- **Exercise description**
Please rewrite the entries from the line with "Drafting concise alt text for this photo. An" to the line with "The energy meter reads 1298.1 kWh", swapping "concise" for "brief" and leaving everything else as it is.

- **Records provided**
┌────────

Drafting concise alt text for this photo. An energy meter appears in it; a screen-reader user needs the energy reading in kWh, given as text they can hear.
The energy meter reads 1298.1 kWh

└────────
┌────────

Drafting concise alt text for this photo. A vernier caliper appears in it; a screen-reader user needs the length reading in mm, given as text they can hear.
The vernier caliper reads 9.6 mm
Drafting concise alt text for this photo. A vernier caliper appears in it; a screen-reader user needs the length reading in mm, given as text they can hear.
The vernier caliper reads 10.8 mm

└────────

- **Response to the exercise**
Drafting brief alt text for this photo. An energy meter appears in it; a screen-reader user needs the energy reading in kWh, given as text they can hear.
The energy meter reads 1298.1 kWh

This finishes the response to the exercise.